- THE PROBLEM
From the material beneath, pull every line with the word "Vacant".
================
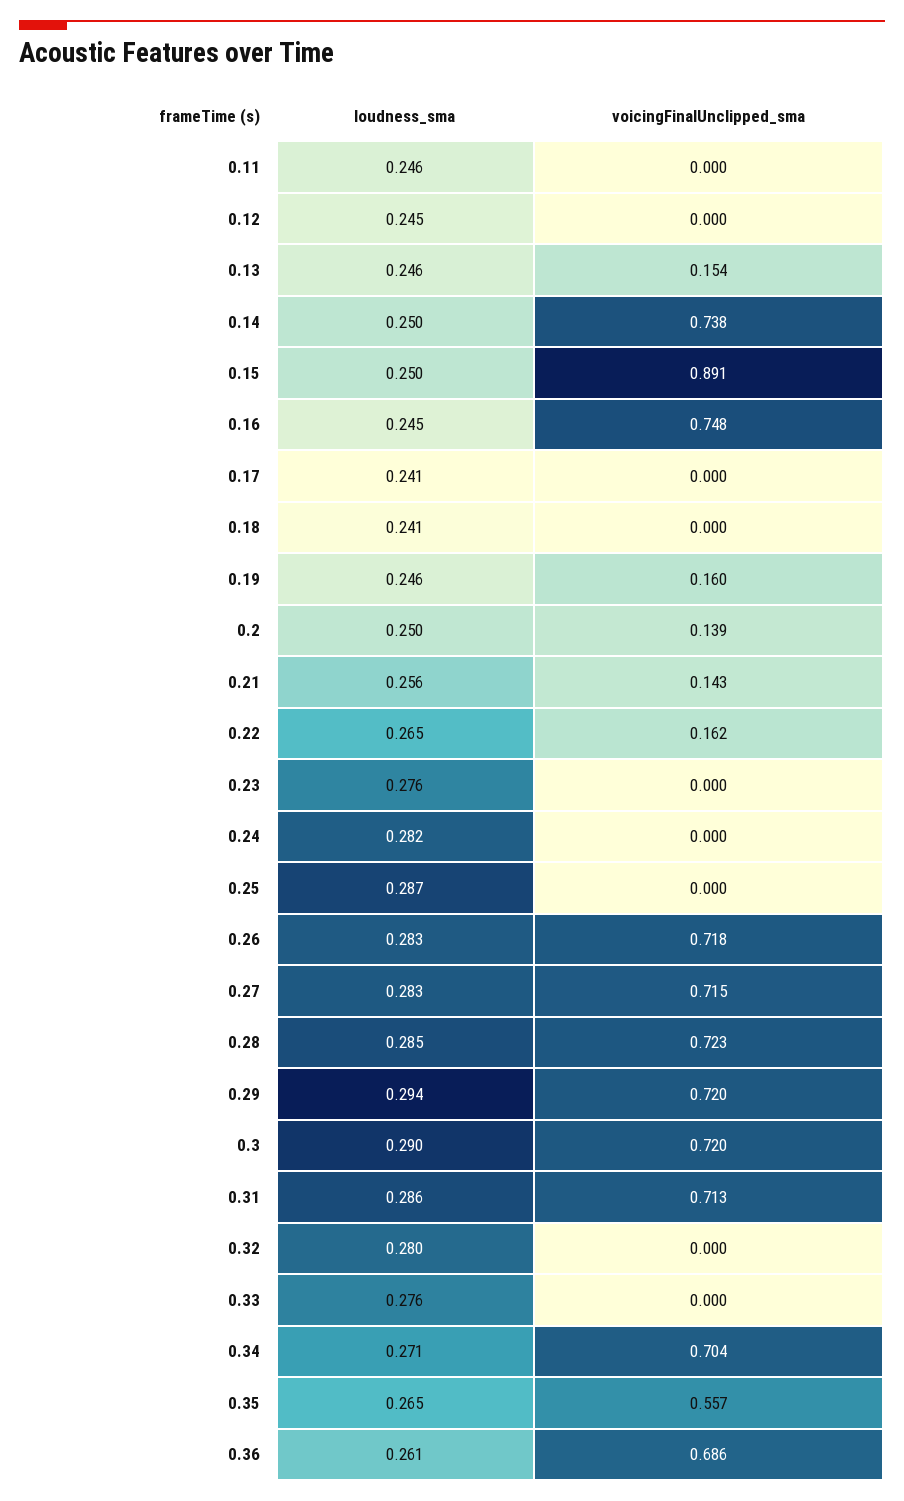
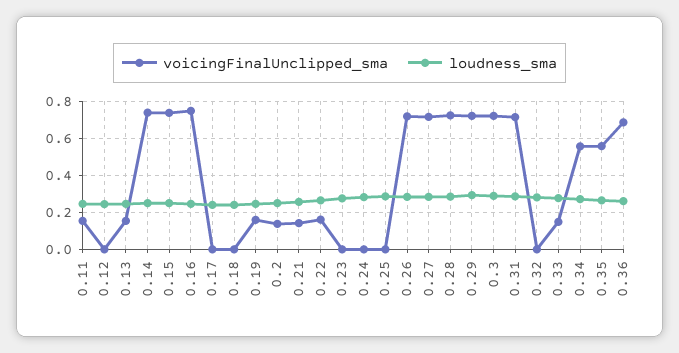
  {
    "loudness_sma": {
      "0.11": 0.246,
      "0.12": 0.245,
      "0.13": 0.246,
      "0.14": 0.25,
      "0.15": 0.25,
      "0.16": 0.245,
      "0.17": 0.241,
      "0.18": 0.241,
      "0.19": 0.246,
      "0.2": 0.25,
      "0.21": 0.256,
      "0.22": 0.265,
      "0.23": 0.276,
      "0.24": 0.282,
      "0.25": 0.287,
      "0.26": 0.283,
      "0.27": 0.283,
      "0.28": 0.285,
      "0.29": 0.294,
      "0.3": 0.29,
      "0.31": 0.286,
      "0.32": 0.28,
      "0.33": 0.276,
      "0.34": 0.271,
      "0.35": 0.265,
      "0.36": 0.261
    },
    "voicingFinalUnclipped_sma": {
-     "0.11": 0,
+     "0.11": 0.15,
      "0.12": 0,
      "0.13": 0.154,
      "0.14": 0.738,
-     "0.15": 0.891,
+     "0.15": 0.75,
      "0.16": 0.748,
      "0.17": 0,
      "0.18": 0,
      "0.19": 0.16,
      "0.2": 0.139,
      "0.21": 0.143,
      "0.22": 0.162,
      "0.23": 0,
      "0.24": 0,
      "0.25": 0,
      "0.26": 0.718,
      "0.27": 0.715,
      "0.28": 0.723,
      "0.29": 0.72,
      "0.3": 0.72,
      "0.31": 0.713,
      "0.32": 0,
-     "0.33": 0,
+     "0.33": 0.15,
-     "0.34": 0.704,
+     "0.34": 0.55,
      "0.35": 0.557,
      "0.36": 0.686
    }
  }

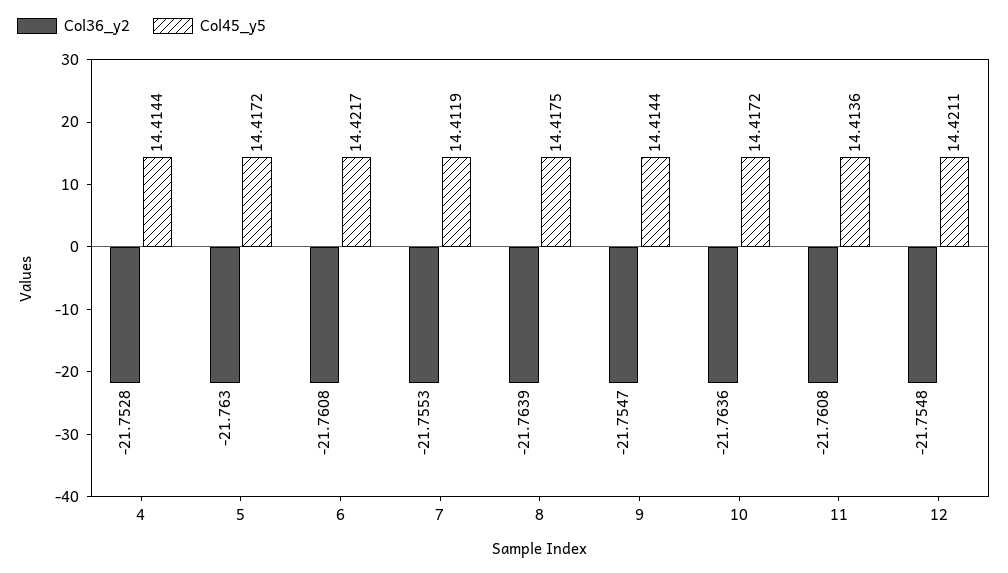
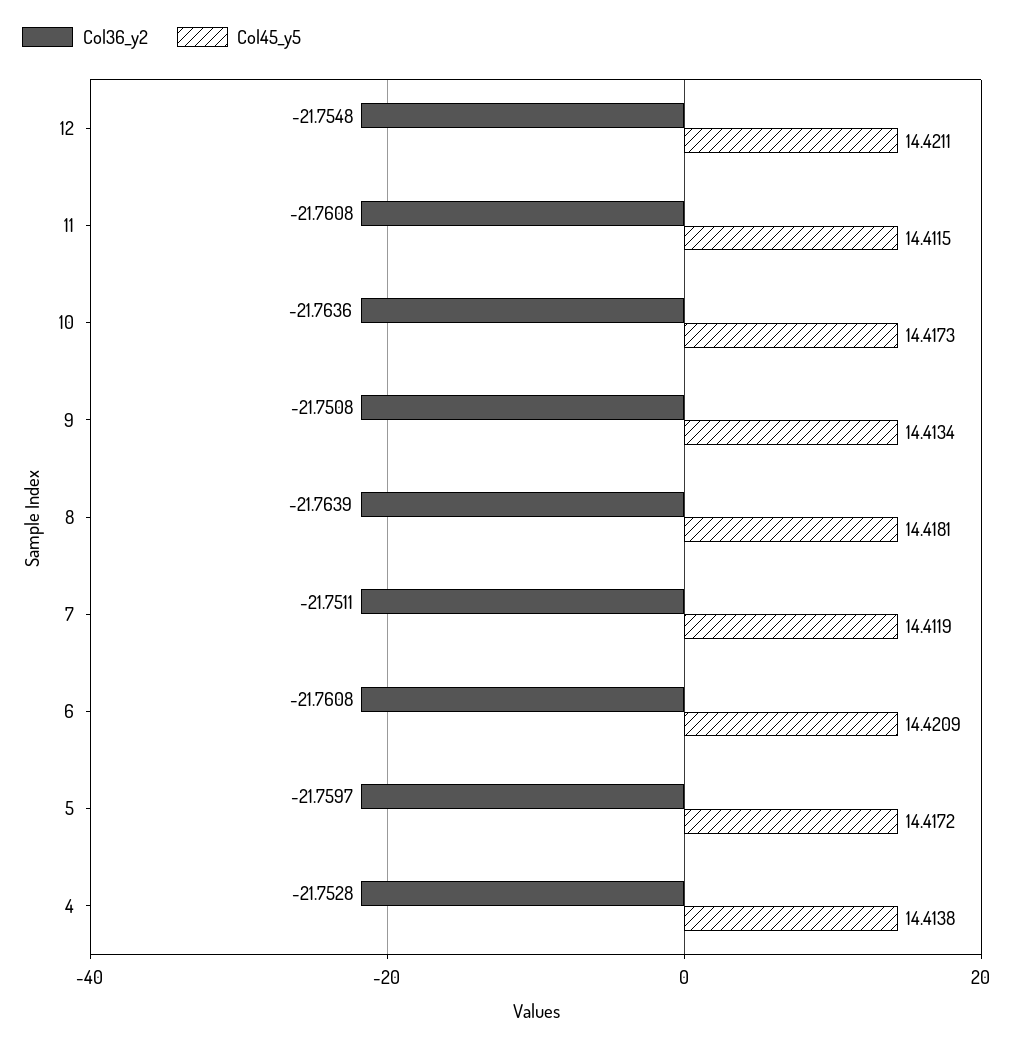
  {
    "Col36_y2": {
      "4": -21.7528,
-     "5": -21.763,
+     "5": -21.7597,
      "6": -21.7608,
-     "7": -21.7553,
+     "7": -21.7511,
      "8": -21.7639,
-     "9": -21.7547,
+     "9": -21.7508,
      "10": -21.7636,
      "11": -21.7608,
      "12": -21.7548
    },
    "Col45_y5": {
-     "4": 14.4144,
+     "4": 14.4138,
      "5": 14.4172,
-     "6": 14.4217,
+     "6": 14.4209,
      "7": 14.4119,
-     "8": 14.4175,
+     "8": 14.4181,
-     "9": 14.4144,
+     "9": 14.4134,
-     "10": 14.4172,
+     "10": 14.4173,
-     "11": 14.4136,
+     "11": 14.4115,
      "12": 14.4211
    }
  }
================
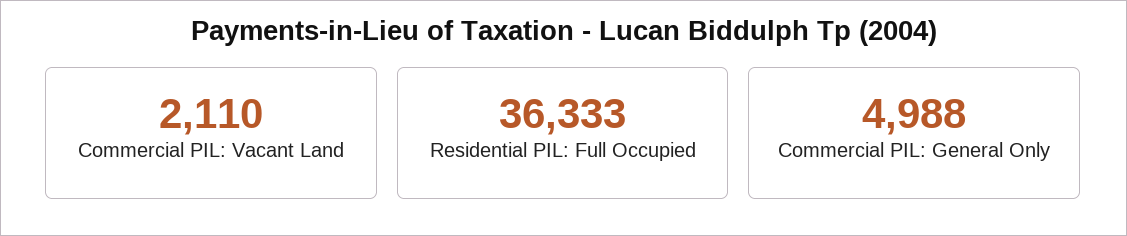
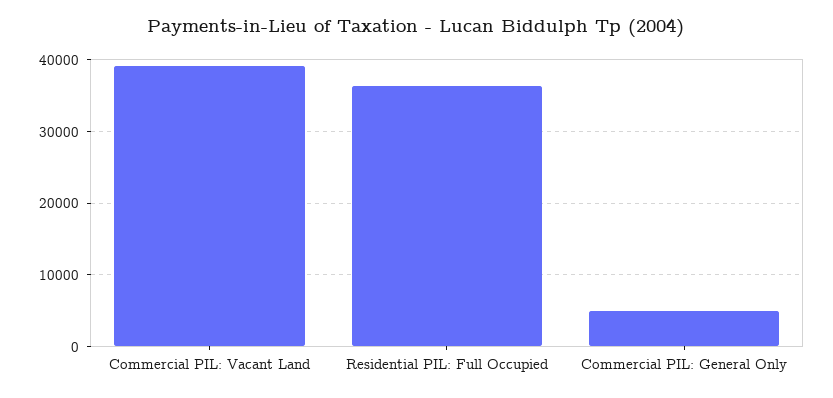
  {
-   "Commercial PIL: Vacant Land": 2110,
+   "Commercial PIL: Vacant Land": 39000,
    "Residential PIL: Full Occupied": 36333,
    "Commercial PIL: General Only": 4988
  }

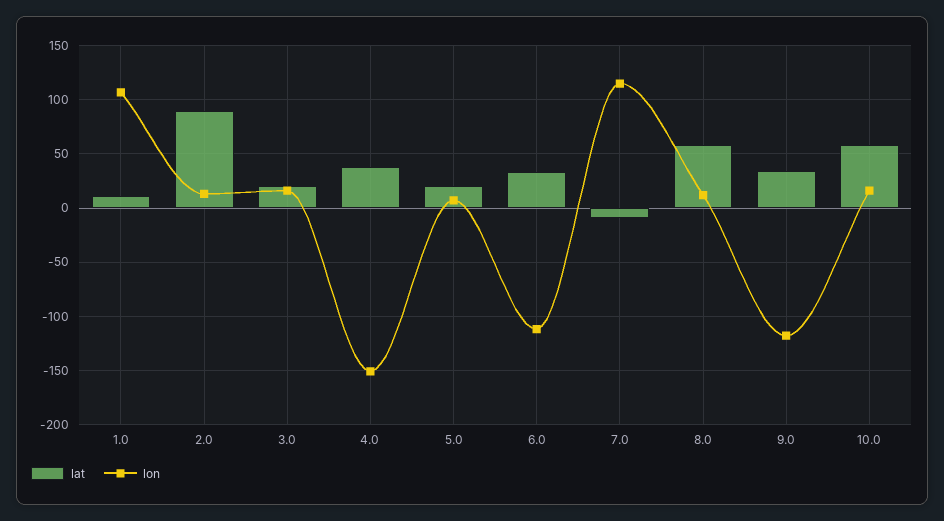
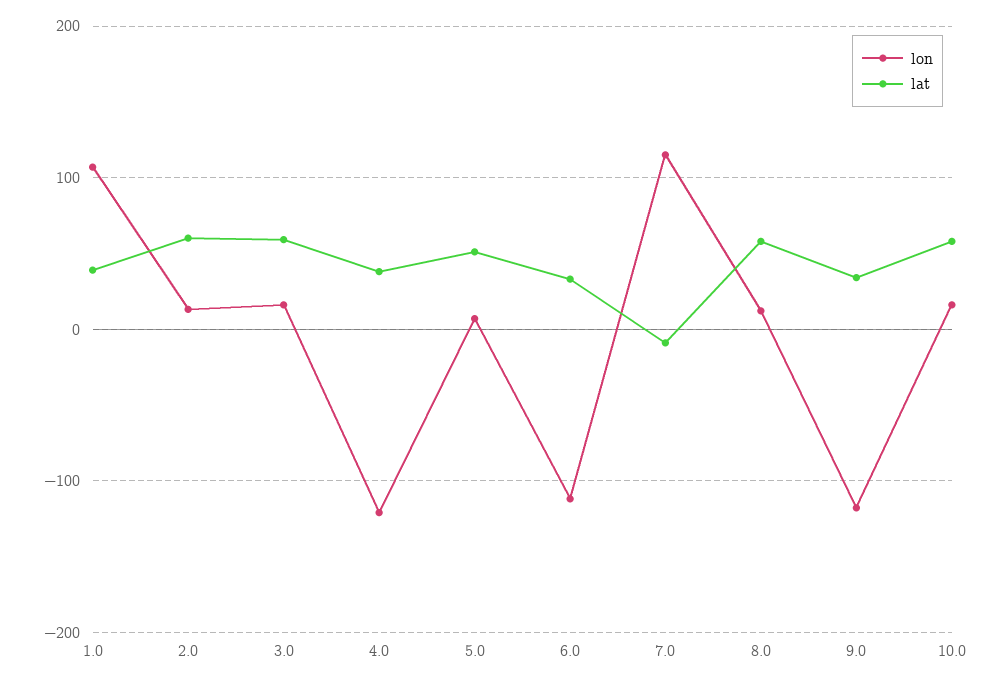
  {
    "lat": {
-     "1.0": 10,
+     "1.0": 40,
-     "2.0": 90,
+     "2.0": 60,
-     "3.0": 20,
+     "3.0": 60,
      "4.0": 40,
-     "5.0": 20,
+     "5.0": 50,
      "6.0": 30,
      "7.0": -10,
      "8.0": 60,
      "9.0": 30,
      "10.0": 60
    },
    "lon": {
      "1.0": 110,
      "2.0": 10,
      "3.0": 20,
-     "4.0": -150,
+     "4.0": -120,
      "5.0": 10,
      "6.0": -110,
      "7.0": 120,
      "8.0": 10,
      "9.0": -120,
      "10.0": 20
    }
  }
================
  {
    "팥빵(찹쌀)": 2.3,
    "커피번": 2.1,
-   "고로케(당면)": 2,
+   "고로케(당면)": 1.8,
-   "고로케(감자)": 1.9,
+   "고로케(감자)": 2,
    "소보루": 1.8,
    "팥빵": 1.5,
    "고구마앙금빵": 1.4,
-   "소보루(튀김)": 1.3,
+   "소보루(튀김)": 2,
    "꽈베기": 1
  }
================
- EXERCISE RESULT
-   "Commercial PIL: Vacant Land": 2110,
+   "Commercial PIL: Vacant Land": 39000,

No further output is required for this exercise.